According to the Olympic Charter, one of the goals is to contribute to “building a peaceful and better world by education youth through sport.”

But just how successful in this mission?

Alex Braithwaite, associate professor at the University of Arizona’s School of Government and Public Policy, is hopeful PyeongChang Winter Games in Korea will reflect the more traditional Olympic values.

He points to North Korea’s willingness to participate in the games alongside South Korea under one flag amid high political tensions.

"I think the South Koreans who face the greatest risk from a North Korea that is out of control at times, the South Koreans probably hope that the U.S. won't be too provocative. I think South Korea believes there's a genuine opportunity here to try and open talks with North Korea about improving relations,” Braithwaite said.

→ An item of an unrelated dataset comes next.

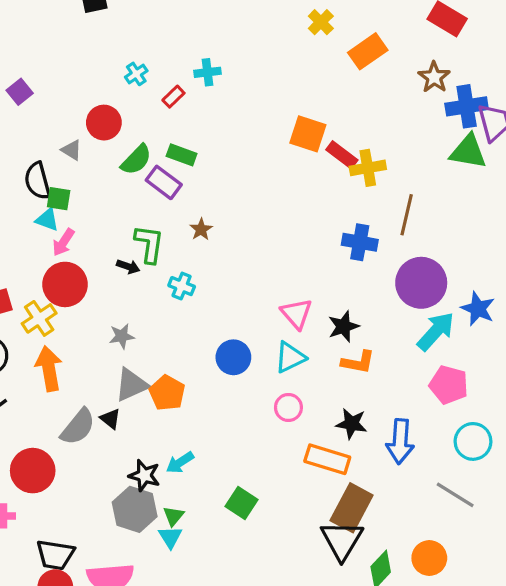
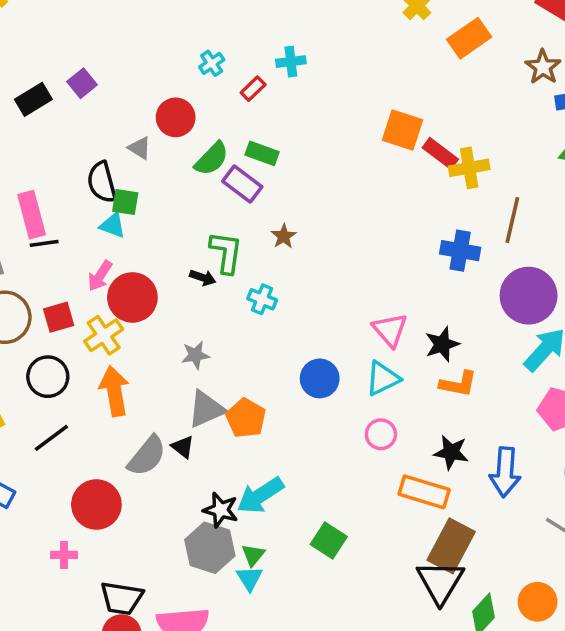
pink arrow: (63, 242) -> (100, 276), moved
cyan arrow: (180, 463) -> (260, 496), size x1.5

The Olympics have been riddled with politics for decades.

The 1936 summer games in Berlin, Germany, served as a pedestal for Adolf Hitler to further his agenda of promoting racial superiority.

African-American sprinter Jesse Owens stole the spotlight, though, winning four gold medals.

Another example is the boycotts that took place between the former Soviet Union and the United States in 1980 and 1984 due to foreign intervention in Afghanistan.

One might wonder these days, what the Olympics are really about.

"The original spirit is that it's about the games, it's about competition but it's about friendly competition. I think all too often the politics have overshadowed this a little bit,” Braithwaite said.